• _EXERCISE_
Write out the text of the items from the start through the line that contains "28/01/2020 10:28:07", copying each line exactly and leaving the pictures out of your answer.

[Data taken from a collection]
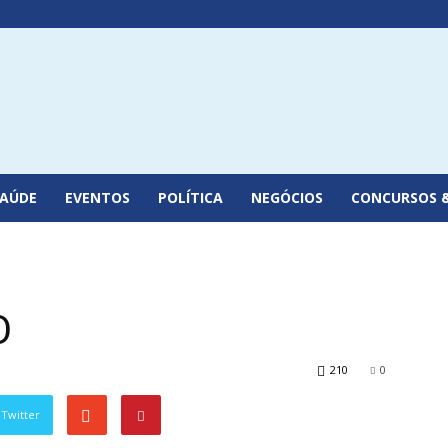
SAÚDE
EVENTOS
POLÍTICA
NEGÓCIOS
CONCURSOS 
O
210
0
Twitter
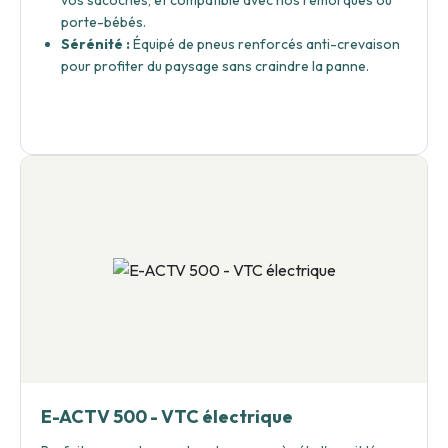
vos sacoches, et compatible avec nos remorques ou
porte-bébés.
Sérénité :
Équipé de pneus renforcés anti-crevaison
pour profiter du paysage sans craindre la panne.
E-ACTV 500 - VTC électrique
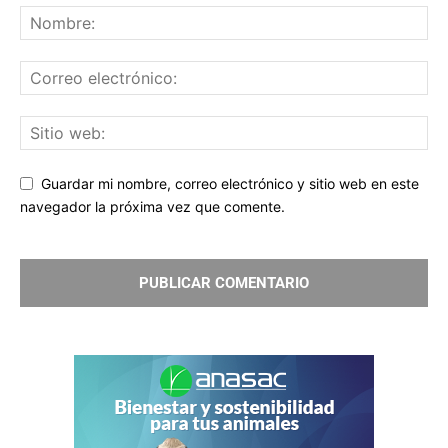
Guardar mi nombre, correo electrónico y sitio web en este
navegador la próxima vez que comente.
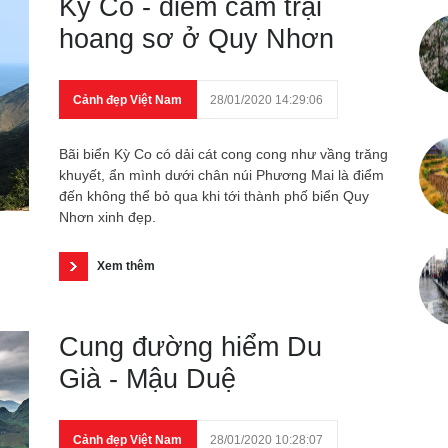
Kỳ Co - điểm cắm trại
hoang sơ ở Quy Nhơn
Cảnh đẹp Việt Nam
28/01/2020 14:29:06
Bãi biển Kỳ Co có dải cát cong cong như vầng trăng
khuyết, ẩn mình dưới chân núi Phương Mai là điểm
đến không thể bỏ qua khi tới thành phố biển Quy
Nhơn xinh đẹp.
Xem thêm
Cung đường hiểm Du
Già - Mậu Duệ
Cảnh đẹp Việt Nam
28/01/2020 10:28:07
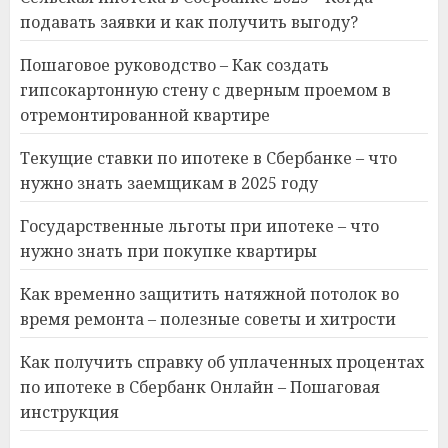
подавать заявки и как получить выгоду?
Пошаговое руководство – Как создать
гипсокартонную стену с дверным проемом в
отремонтированной квартире
Текущие ставки по ипотеке в Сбербанке – что
нужно знать заемщикам в 2025 году
Государственные льготы при ипотеке – что
нужно знать при покупке квартиры
Как временно защитить натяжной потолок во
время ремонта – полезные советы и хитрости
Как получить справку об уплаченных процентах
по ипотеке в Сбербанк Онлайн – Пошаговая
инструкция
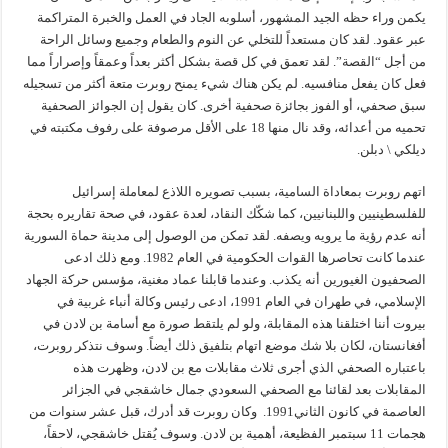
يكمن وراء حظه الجيد المشهور، أسلوبه الجاد في العمل والخبرة المتراكمة
عبر عقود. لقد كان مستعداً للتخلي عن النوم والطعام وجميع وسائل الراحة
من أجل “القصة”. لقد تعمق في كل قصة بشكل أكثر بعداً وعمقاً وإصراراً مما
فعل كان يفعل منافسيه. لم يكن هناك شيء يمنح روبرت متعة أكثر من تسجيله
سبق صحفي، أو الفوز بجائزة صحفية أخرى. كان يقول إن الجوائز الصحفية
تحميه من أعدائه، وقد نال منها 18 على الأقل مرصوفة على رفوف مكتبته في
ديلكي \ دبلن.
اتهم روبرت بمعاداة السامية، بسبب تصويره اللاذع لمعاملة إسرائيل
للفلسطينيين واللبنانيين، كما شكّك النقاد، لعدة عقود، في صحة تقاريره بحجة
أنه عدم رؤية ما يرويه ويصفه. لقد تمكن من الوصول إلى مدينة حماة السورية
عندما كانت تحاصرها القوات الحكومية في العام 1982. ومع ذلك ادعى
الصحفيون الغيورين أنه يكذب. وعندما قابلنا عماد مغنية، مؤسس حركة الجهاد
الإسلامي، في طهران في العام 1991، ادعى رئيس وكالة أنباء غربية في
بيروت أننا اختلقنا هذه المقابلة، ولو لم يلتقط صورة مع أسامة بن لادن في
أفغانستان، لكان بلا شك موضع اتهام بتلفيق ذلك أيضاً. وسوف نتذكر روبرت،
باعتباره الصحفي الذي أجرى ثلاث مقابلات مع بن لادن، وظهرت هذه
المقابلات بعد لقائنا مع الصحفي السعودي جمال خاشقجي في الجزائر
العاصمة في كانون الثاني1991. وكان روبرت قد أدرك، قبل عشر سنوات من
هجمات 11 سبتمبر الفظيعة، أهمية بن لادن. وسوف يُقتل خاشقجي، لاحقاً،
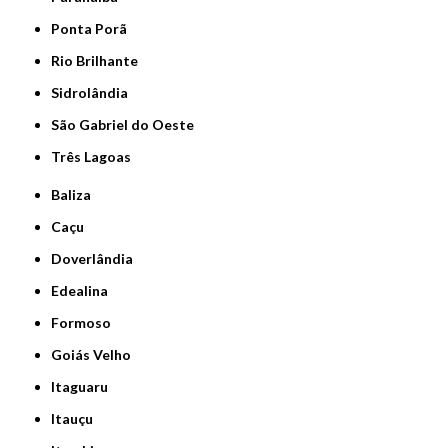
Ponta Porã
Rio Brilhante
Sidrolândia
São Gabriel do Oeste
Três Lagoas
Baliza
Caçu
Doverlândia
Edealina
Formoso
Goiás Velho
Itaguaru
Itauçu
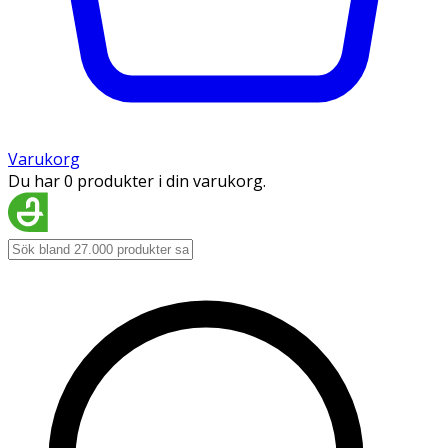
Varukorg
Du har 0 produkter i din varukorg.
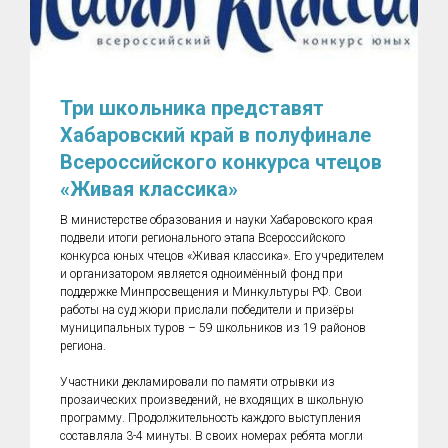
Три школьника представят
Хабаровский край в полуфинале
Всероссийского конкурса чтецов
«Живая классика»
В министерстве образования и науки Хабаровского края
подвели итоги регионального этапа Всероссийского
конкурса юных чтецов «Живая классика». Его учредителем
и организатором является одноимённый фонд при
поддержке Минпросвещения и Минкультуры РФ. Свои
работы на суд жюри прислали победители и призёры
муниципальных туров – 59 школьников из 19 районов
региона.
Участники декламировали по памяти отрывки из
прозаических произведений, не входящих в школьную
программу. Продолжительность каждого выступления
составляла 3-4 минуты. В своих номерах ребята могли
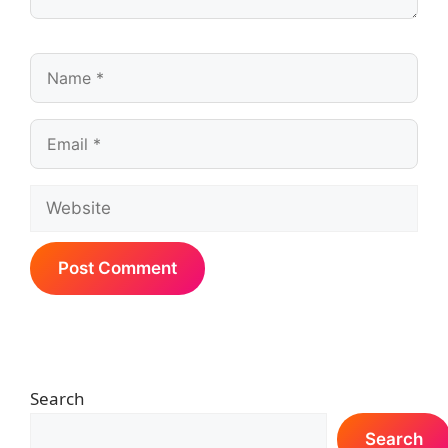
Name
Email
Website
Search
Search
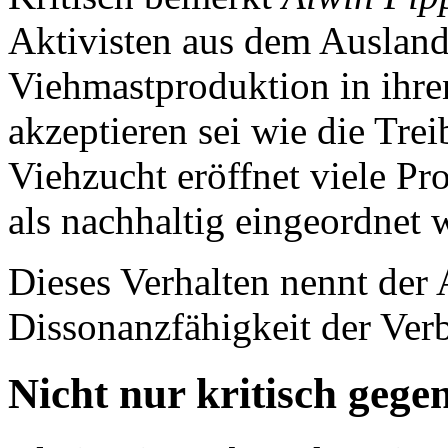
Aktivisten aus dem Ausland 
Viehmastproduktion in ihr
akzeptieren sei wie die Tre
Viehzucht eröffnet viele P
als nachhaltig eingeordnet 
Dieses Verhalten nennt der 
Dissonanzfähigkeit der Ver
Nicht nur kritisch gege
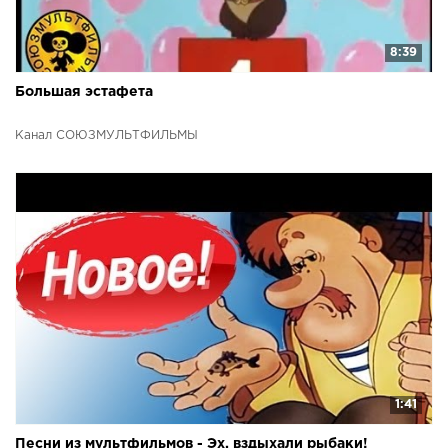
8:39
Большая эстафета
Канал СОЮЗМУЛЬТФИЛЬМЫ
1:41
Песни из мультфильмов - Эх, вздыхали рыбаки!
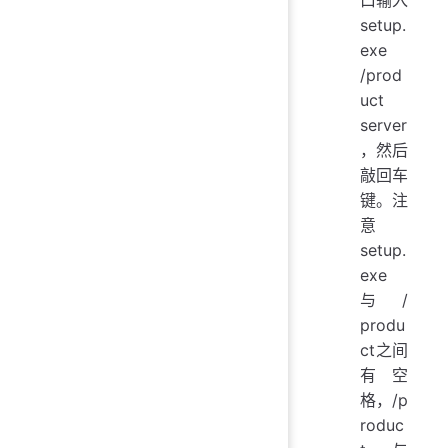
setup.
exe
/prod
uct
server
，然后
敲回车
键。注
意
setup.
exe
与/
produ
ct之间
有空
格，/p
roduc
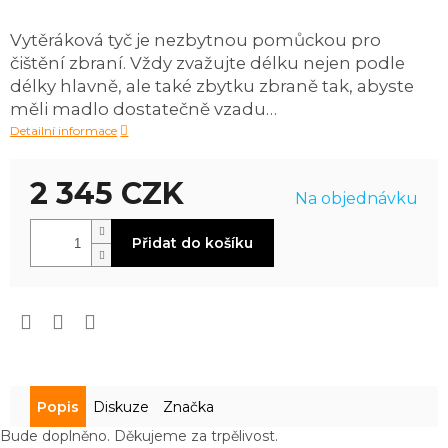
produktu
je
Vytěráková tyč je nezbytnou pomůckou pro
0,0
čištění zbraní. Vždy zvažujte délku nejen podle
z
5
délky hlavně, ale také zbytku zbraně tak, abyste
hvězdiček.
měli madlo dostatečně vzadu…
Detailní informace
2 345 CZK
Na objednávku
Měrná
Přidat do košíku
cena:
Popis
Diskuze
Značka
Bude doplněno. Děkujeme za trpělivost.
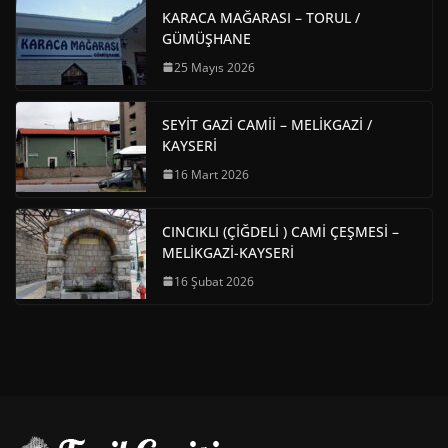
KARACA MAĞARASI – TORUL /
GÜMÜŞHANE
25 Mayıs 2026
SEYİT GAZİ CAMİİ – MELİKGAZİ /
KAYSERİ
16 Mart 2026
CINCIKLI (ÇİĞDELİ ) CAMİ ÇEŞMESİ –
MELİKGAZİ-KAYSERİ
16 Şubat 2026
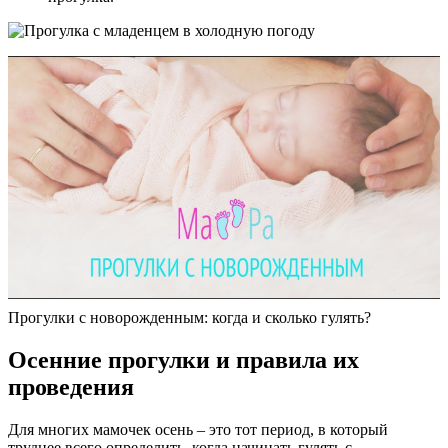
Прогулки с новорожденным: когда и сколько гулять?
Осенние прогулки и правила их
проведения
Для многих мамочек осень – это тот период, в который
труднее всего определить, когда начинать гулять с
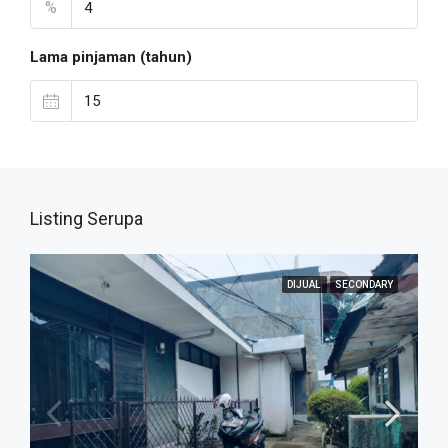
%
Lama pinjaman (tahun)
Listing Serupa
DIJUAL
SECONDARY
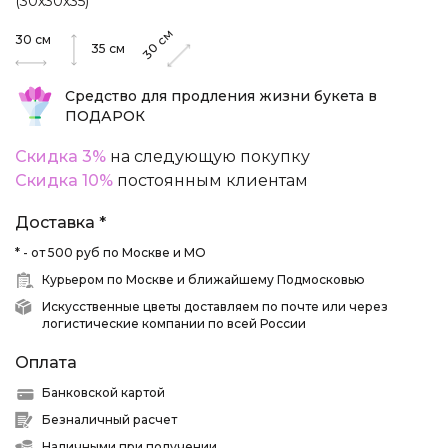
(30х30х35)
см
30
см
30
35
см
Средство для продления жизни букета в
ПОДАРОК
Скидка 3%
на следующую покупку
Скидка 10%
постоянным клиентам
Доставка *
* - от 500 руб по Москве и МО
Курьером по Москве и ближайшему Подмосковью
Искусственные цветы доставляем по почте или через
логистические компании по всей России
Оплата
Банковской картой
Безналичный расчет
Наличными при получении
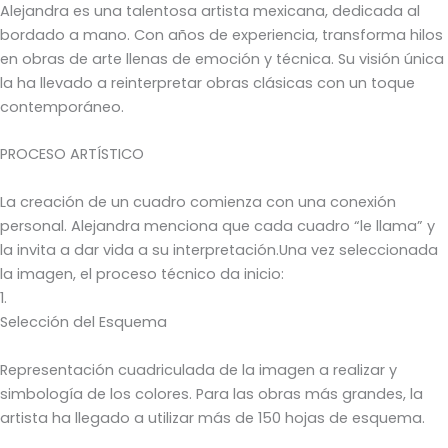
Alejandra es una talentosa artista mexicana, dedicada al
bordado a mano. Con años de experiencia, transforma hilos
en obras de arte llenas de emoción y técnica. Su visión única
la ha llevado a reinterpretar obras clásicas con un toque
contemporáneo.
PROCESO ARTÍSTICO
La creación de un cuadro comienza con una conexión
personal. Alejandra menciona que cada cuadro “le llama” y
la invita a dar vida a su interpretación.Una vez seleccionada
la imagen, el proceso técnico da inicio:
1.
Selección del Esquema
Representación cuadriculada de la imagen a realizar y
simbología de los colores. Para las obras más grandes, la
artista ha llegado a utilizar más de 150 hojas de esquema.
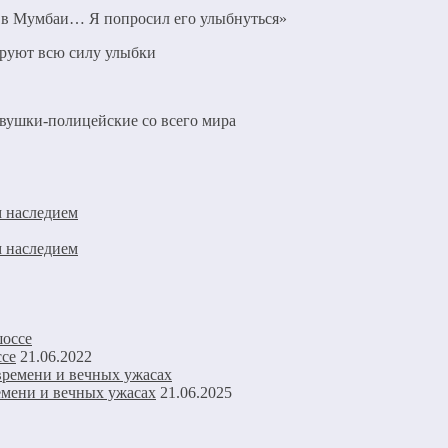
н в Мумбаи… Я попросил его улыбнуться»
вушки-полицейские со всего мира
м наследием
м наследием
се
21.06.2022
емени и вечных ужасах
21.06.2025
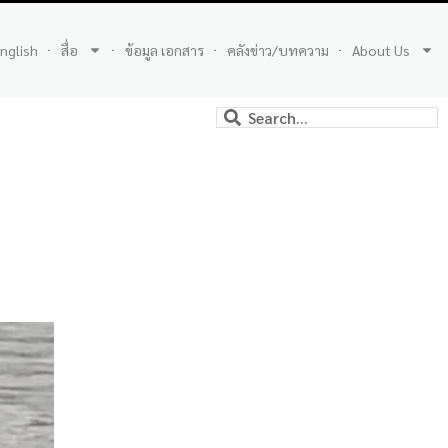
nglish
สื่อ
ข้อมูล เอกสาร
คลังข่าว/บทความ
About Us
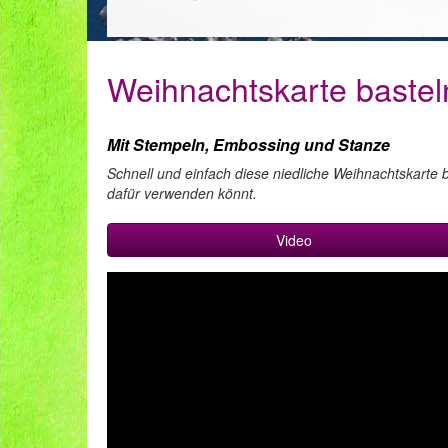
Weihnachtskarte bastel
Mit Stempeln, Embossing und Stanze
Schnell und einfach diese niedliche Weihnachtskarte b
dafür verwenden könnt.
Video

• _EXPECTED OUTPUT_
SAÚDE
EVENTOS
POLÍTICA
NEGÓCIOS
CONCURSOS 
O
210
0
Twitter
vos sacoches, et compatible avec nos remorques ou
porte-bébés.
Sérénité :
Équipé de pneus renforcés anti-crevaison
pour profiter du paysage sans craindre la panne.
E-ACTV 500 - VTC électrique
Guardar mi nombre, correo electrónico y sitio web en este
navegador la próxima vez que comente.
Kỳ Co - điểm cắm trại
hoang sơ ở Quy Nhơn
Cảnh đẹp Việt Nam
28/01/2020 14:29:06
Bãi biển Kỳ Co có dải cát cong cong như vầng trăng
khuyết, ẩn mình dưới chân núi Phương Mai là điểm
đến không thể bỏ qua khi tới thành phố biển Quy
Nhơn xinh đẹp.
Xem thêm
Cung đường hiểm Du
Già - Mậu Duệ
Cảnh đẹp Việt Nam
28/01/2020 10:28:07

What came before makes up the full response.